KAMANDANG.ID — Sukabumi 12 juni 2025
Dalam sistem jaminan sosial nasional, BPJS Kesehatan seharusnya menjadi garda depan perlindungan kesehatan bagi seluruh rakyat Indonesia, termasuk masyarakat Kabupaten Sukabumi. Namun sayangnya, yang terjadi di lapangan justru jauh dari harapan. Alih-alih menjadi solusi, pelayanan BPJS di Kabupaten Sukabumi kini justru menjadi sumber keluhan, frustrasi, dan ketidakpastian bagi warga yang sedang sakit.
Berdasarkan berbagai keluhan yang kami himpun dari masyarakat selama beberapa bulan terakhir, sejumlah masalah utama terus berulang tanpa solusi berarti. Mulai dari antrean panjang yang tidak manusiawi di puskesmas dan rumah sakit rujukan, hingga sistem rujukan yang berbelit dan tidak transparan. Tidak sedikit warga yang harus datang pukul 4 pagi hanya untuk mendapatkan nomor antrean, dan pulang dengan tangan kosong karena kuota pelayanan sudah penuh.

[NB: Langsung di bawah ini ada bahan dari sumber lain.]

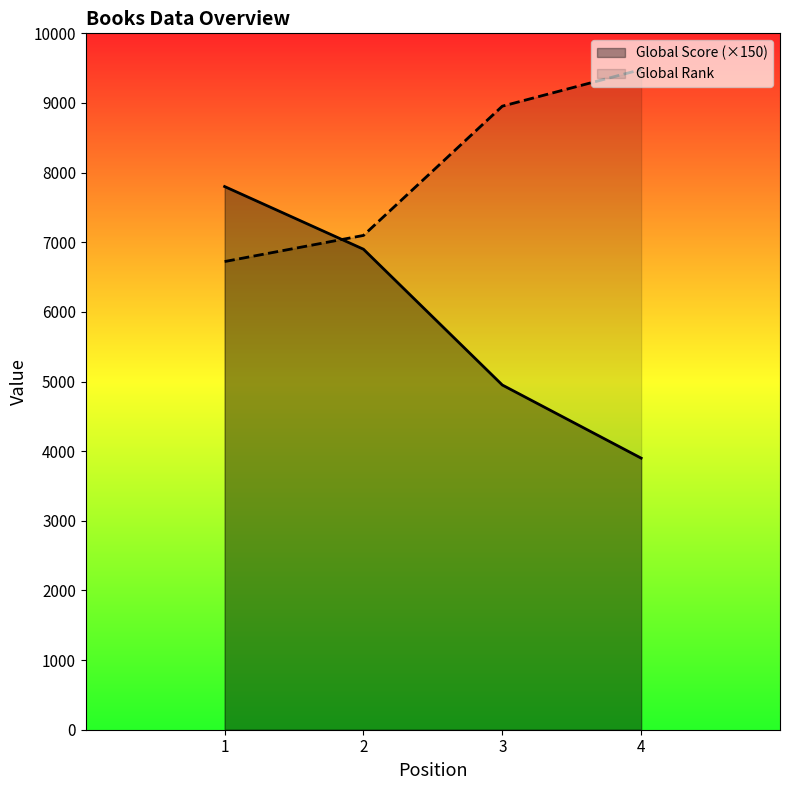

What is the difference between the highest and lowest values at 3?

4004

Layanan informasi pun sangat terbatas. Banyak peserta BPJS tidak memahami hak dan prosedur dasar, karena kurangnya sosialisasi dan tidak adanya pendampingan dari petugas. Yang lebih menyedihkan, perlakuan terhadap pasien BPJS kerap kali berbeda dengan pasien umum. Warga merasa seolah-olah mereka adalah “beban sistem” dan bukan bagian dari sistem itu sendiri.
Padahal secara normatif, hak atas pelayanan kesehatan yang layak dijamin secara tegas dalam berbagai regulasi. Pasal 28H ayat (1) UUD 1945 menyebutkan bahwa “Setiap orang berhak hidup sejahtera lahir dan batin, bertempat tinggal, dan mendapatkan pelayanan kesehatan.” Lebih lanjut, dalam Undang-Undang Nomor 40 Tahun 2004 tentang Sistem Jaminan Sosial Nasional, ditegaskan bahwa sistem jaminan sosial bertujuan untuk memberikan kepastian perlindungan dan kesejahteraan sosial bagi seluruh rakyat.
Selain itu, dalam Peraturan Presiden Nomor 82 Tahun 2018 tentang Jaminan Kesehatan, Pasal 56 ayat (3) menyatakan bahwa fasilitas kesehatan tingkat pertama dan rujukan wajib memberikan pelayanan kepada peserta sesuai dengan standar pelayanan yang telah ditetapkan. Ini artinya, segala bentuk perlakuan diskriminatif, pelayanan yang lambat, atau sistem yang menyulitkan, jelas merupakan bentuk pelanggaran terhadap hak peserta dan kewajiban penyelenggara.
Hal ini menunjukkan adanya persoalan serius dalam tata kelola pelayanan publik, khususnya di bidang kesehatan. BPJS bukan hanya soal kartu peserta dan potongan iuran bulanan—ia adalah janji negara untuk menjamin hak dasar warga. Ketika janji itu dikhianati oleh buruknya layanan, yang tercederai bukan hanya kenyamanan, tapi juga martabat masyarakat.
Perlu ada evaluasi menyeluruh terhadap kerja sama antara BPJS Kesehatan dan fasilitas kesehatan di Sukabumi, termasuk pengawasan terhadap kinerja tenaga medis dan sistem antrean. Pemerintah daerah juga harus lebih aktif, bukan hanya menjadi penonton atau sekadar perantara aduan.
Sudah saatnya kita berhenti menganggap keluhan masyarakat sebagai “masalah teknis”. Ini adalah masalah struktural yang membutuhkan keberanian untuk membenahi sistem dari akarnya. Jika tidak segera dibenahi, maka krisis kepercayaan terhadap BPJS akan makin meluas, dan masyarakat kecil akan terus menjadi korban dari sistem yang mereka ikut danai, tapi tak pernah benar-benar mereka nikmati.
Kesehatan bukan soal belas kasihan. Ia adalah hak. Dan negara—melalui BPJS dan pemerintah daerah—harus hadir sepenuhnya untuk menjamin bahwa hak itu tidak hanya hidup di atas kertas.